Guacamole recipe? Yes, well she is my sister in law who is more like a sister. I am so thankful for her friendship!
She has recently taken up sewing and we have been having a great time sewing together. She found a wonderful Bernina 830 Machine in Dallas on craigslist of all places and we went and picked it up for her. When she arrived from Austin last weekend we had to do a little project to show her around the machine. We both made African Hut quilt squares and made them into hot pads.
We both did them a bit different and I embroidered her name and sent her home with mine to beef up her hot pad drawer.
This African Hut Pattern comes from the Kaffe Fasset Book
Kaffe Fasset Quilt Road. There are so many ways that you can switch this quilt block up to look differently. I started with a log-cabin square for the center of my hut.
The secret to making this block is that if you make your roof line first - everything else is a straight line. I suggest using the HST method for this. (half-square triangle) Cut one square of sky fabric and one square from the roof fabric. Check out this tutorial on how they are made from p.s. i quilt. Once you have sewn them and cut them properly, rotate the roof fabrics together and go from there. Everything else is a straight line and you can make your own design decisions about where you want the grass to start and stop. Your horizon line can be lower, you could even add more sky to the top if you prefer.

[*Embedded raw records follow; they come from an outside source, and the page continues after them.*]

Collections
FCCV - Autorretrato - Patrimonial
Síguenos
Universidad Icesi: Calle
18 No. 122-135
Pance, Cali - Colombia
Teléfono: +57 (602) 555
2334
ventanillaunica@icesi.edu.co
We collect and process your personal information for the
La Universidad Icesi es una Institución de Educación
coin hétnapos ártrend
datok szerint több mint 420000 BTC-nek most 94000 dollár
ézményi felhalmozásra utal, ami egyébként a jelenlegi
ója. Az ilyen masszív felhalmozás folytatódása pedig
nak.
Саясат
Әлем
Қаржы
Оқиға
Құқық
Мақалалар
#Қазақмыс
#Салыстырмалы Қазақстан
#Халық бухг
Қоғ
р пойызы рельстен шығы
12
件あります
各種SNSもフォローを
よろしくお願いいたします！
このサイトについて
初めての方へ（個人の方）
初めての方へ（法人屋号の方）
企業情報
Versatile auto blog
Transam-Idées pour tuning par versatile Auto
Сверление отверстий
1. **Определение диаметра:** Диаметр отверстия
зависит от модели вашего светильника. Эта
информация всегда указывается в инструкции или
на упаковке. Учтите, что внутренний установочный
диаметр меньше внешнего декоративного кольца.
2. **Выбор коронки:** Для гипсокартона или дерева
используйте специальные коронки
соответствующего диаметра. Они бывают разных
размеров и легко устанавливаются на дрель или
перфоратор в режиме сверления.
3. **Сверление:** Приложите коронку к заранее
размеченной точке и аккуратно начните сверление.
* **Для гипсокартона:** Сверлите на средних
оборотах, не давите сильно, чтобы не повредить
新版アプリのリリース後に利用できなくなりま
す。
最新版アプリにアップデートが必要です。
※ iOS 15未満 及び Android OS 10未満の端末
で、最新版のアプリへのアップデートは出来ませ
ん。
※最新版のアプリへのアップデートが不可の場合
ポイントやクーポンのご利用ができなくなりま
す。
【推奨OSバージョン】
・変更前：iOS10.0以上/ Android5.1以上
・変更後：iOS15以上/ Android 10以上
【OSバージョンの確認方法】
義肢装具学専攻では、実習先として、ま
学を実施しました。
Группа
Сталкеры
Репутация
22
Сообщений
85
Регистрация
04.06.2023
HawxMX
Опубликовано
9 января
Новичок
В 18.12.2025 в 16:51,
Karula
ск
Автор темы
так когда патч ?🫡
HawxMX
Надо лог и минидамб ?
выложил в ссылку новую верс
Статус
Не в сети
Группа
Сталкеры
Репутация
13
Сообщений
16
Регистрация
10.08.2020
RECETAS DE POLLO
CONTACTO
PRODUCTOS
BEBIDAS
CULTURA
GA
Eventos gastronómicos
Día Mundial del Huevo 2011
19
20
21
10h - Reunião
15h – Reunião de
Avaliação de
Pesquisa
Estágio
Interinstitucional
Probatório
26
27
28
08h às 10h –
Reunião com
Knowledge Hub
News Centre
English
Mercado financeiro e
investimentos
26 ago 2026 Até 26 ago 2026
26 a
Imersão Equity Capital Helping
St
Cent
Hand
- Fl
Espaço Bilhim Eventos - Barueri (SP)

In order to make this into a hot pad, you basically are making a sandwich! Can you tell food affects everything I do? Cut a double layer of thickness of padding (consider recycling old towels or mattress pads for this). Cut a backing in the same size as your block and pad. In order to not have to bind the hot pad as seen here: Stack in this order. Padding first, right side up of backing, and quilt square wrong side up. Pin the project together. Baste these together. Now trim away the exess batting material and sew the sandwich together much like you would a pillow, leaving an opening to turn your project right side out. Remove your baste stitches so that you can turn it inside out. Hand stitch together the opening.
If you want to put a binding on the Hot-pad, you will stack it in the order seen. Backing fabric first, batting, and then the quilt block right side up. Pin your sandwich together and baste. Quilt as desired then sew on your binding. I wish I were better at binding. It is something that I have not mastered, which is why I suggest the first option. Otherwise google some tutorials for binding and tackle it!